The Consensus Mechanism¶
The core of extrai is its ability to synthesize a single, reliable JSON object from multiple, potentially conflicting JSON outputs (revisions) from an LLM. This process is handled by the JSONConsensus class.
This page explains how that mechanism works under the hood.
The Core Idea: Field-Level Agreement¶
Instead of comparing entire JSON objects, which can be brittle, the consensus mechanism works on a field-by-field basis. It achieves this through a three-step process:
Flattening: Each JSON revision is “flattened” into a simple key-value dictionary. Nested structures and list elements are represented using a dot-notation path.
Weighted Aggregation: The algorithm calculates a “Trust Score” for each revision based on its similarity to others, then aggregates values for each path.

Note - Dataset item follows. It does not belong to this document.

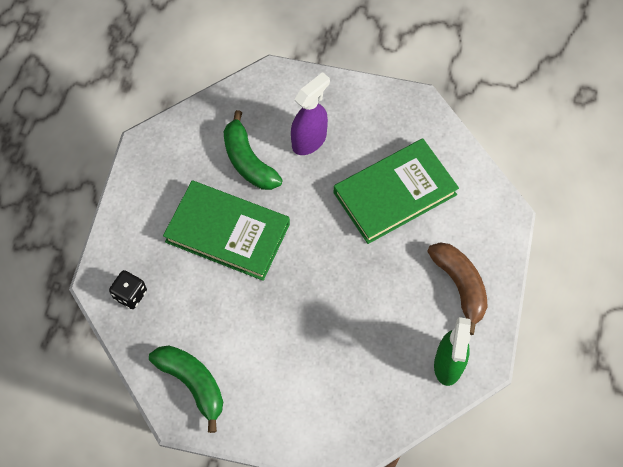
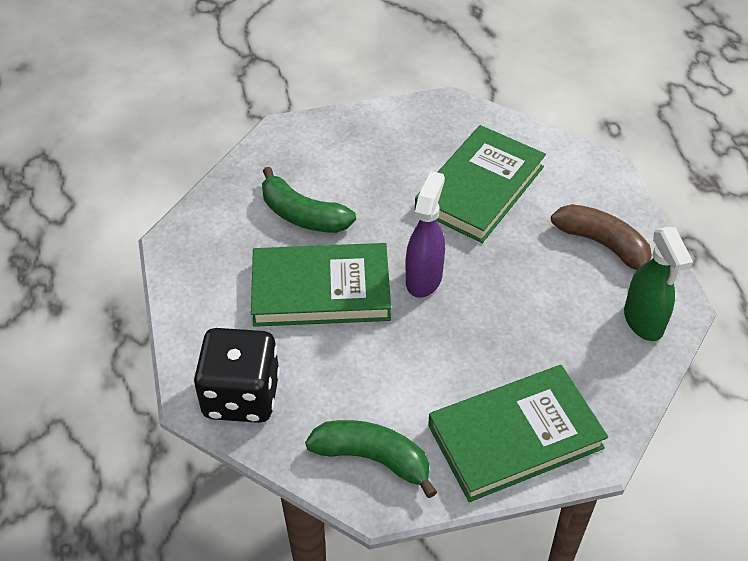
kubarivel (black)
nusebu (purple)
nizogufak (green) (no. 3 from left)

Un-flattening: The paths that reached a consensus are used to reconstruct the final, nested JSON object.
Step 1: Flattening¶
Consider two JSON revisions for a Product extraction:
Revision 1:
{
"name": "SuperWidget",
"specs": { "ram_gb": 16 },
"tags": ["A", "B"]
}
Revision 2:
{
"name": "SuperWidget",
"specs": { "ram_gb": 32 },
"tags": ["A", "C"]
}
These are flattened into:
Revision 1:
{"name": "SuperWidget", "specs.ram_gb": 16, "tags.0": "A", "tags.1": "B"}Revision 2:
{"name": "SuperWidget", "specs.ram_gb": 32, "tags.0": "A", "tags.1": "C"}
Step 2: Weighted Aggregation and Voting¶
Unlike simple majority voting, extrai uses a Weighted Consensus algorithm.
Trust Score Calculation: Each revision is compared against all others (using Levenshtein similarity). Revisions that are more similar to the group average get a higher weight. This helps filter out “hallucinations” or “lazy” responses that diverge significantly from the consensus.
Vote Aggregation: The algorithm groups values for each path and sums their weights.
For example, if Revision 1 is deemed “more trustworthy” (weight 1.2) and Revision 2 is “less trustworthy” (weight 0.8):
name(“SuperWidget”): 1.2 + 0.8 = 2.0 (Total Agreement)tags.1:“B”: 1.2
“C”: 0.8
The system then checks if the Weighted Agreement Ratio (value weight / total weight) meets the consensus_threshold.
Step 3: Conflict Resolution & Clustering¶
What happens when no value meets the threshold? The system employs a conflict_resolver.
Standard Resolvers:
default_conflict_resolver: Omits the field if no consensus is reached.prefer_most_common_resolver: Picks the value with the highest weight, even if it’s below the threshold.
Advanced: Similarity Cluster Resolver
String fields often suffer from minor formatting differences that cause false conflicts. The SimilarityClusterResolver handles this by clustering similar values.
Example Scenario: Three LLM revisions extract a “Country” field:
“USA”
“U.S.A.”
“United States”
“France”
Without clustering, each value might have a low agreement score (e.g., 25% each), failing the threshold.
With Similarity Clustering:
The resolver detects that “USA” and “U.S.A.” are highly similar (Levenstein distance).
“United States” might also be linked via semantic matching (if enabled).
“France” is distinct.
The system treats {“USA”, “U.S.A.”} as a single consensus group with 50% agreement (assuming equal weights).
If this meets the threshold, the most standard format (e.g., “USA”) is selected as the final value.
Analytics & Metrics¶
The process produces detailed metrics available in the WorkflowAnalyticsCollector:
`consensus_confidence_score`: An aggregate score (0.0 - 1.0) indicating how “confident” the system is in the final result, based on the average agreement ratio across all fields.
`average_string_similarity`: Measures how textually similar the revisions were to each other.